→ **Exercise prompt**: Based on the entries below, how many lines contain the word "Standard"? Respond with only the number.

→ **Given records**:
════════

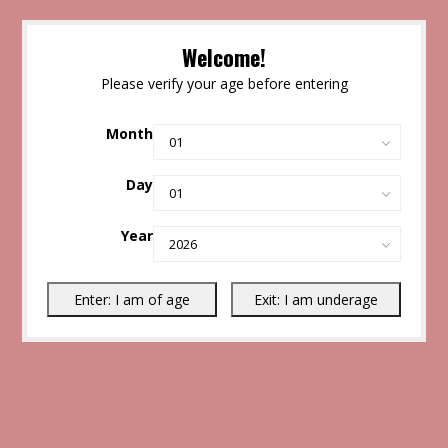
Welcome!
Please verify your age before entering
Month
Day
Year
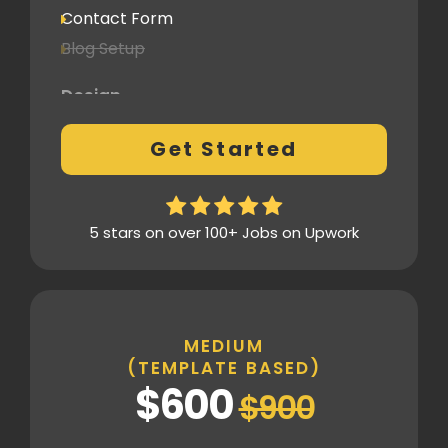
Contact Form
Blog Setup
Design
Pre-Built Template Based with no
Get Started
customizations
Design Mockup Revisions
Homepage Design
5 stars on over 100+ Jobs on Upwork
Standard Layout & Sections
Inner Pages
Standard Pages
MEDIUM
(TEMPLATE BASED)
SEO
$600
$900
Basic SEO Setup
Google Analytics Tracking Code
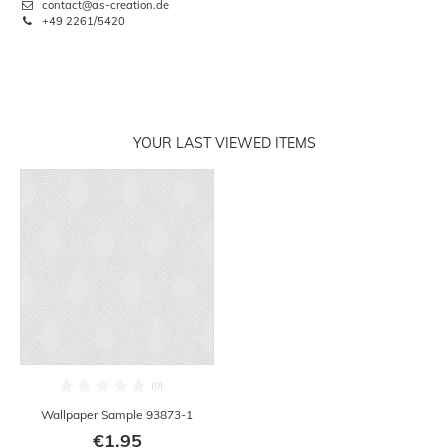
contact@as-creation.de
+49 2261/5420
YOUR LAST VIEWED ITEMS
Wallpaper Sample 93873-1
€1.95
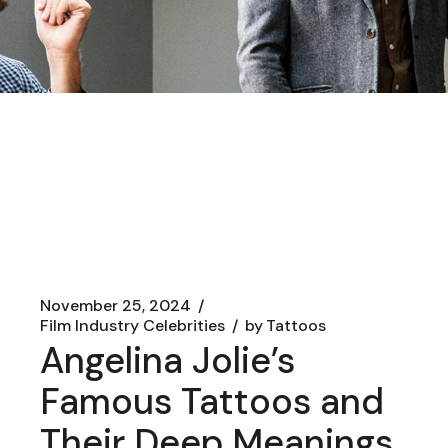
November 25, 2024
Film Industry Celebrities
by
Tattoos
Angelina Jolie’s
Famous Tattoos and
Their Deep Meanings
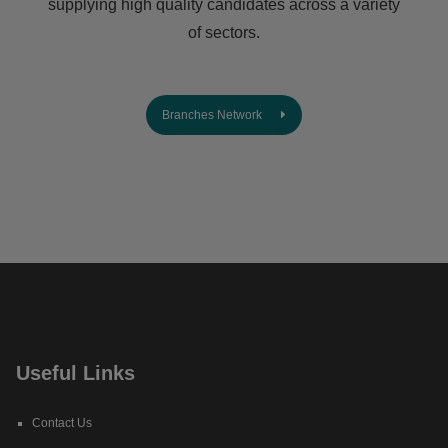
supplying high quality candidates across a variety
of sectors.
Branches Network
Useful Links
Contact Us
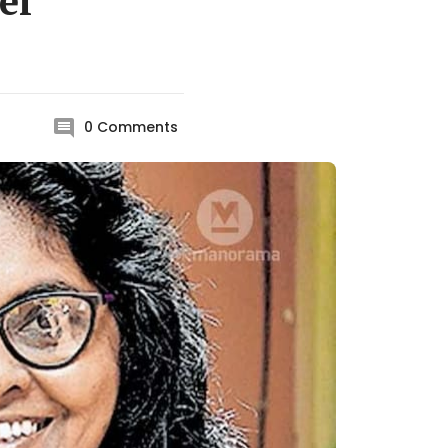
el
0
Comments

════════

→ **Result of this task**: 2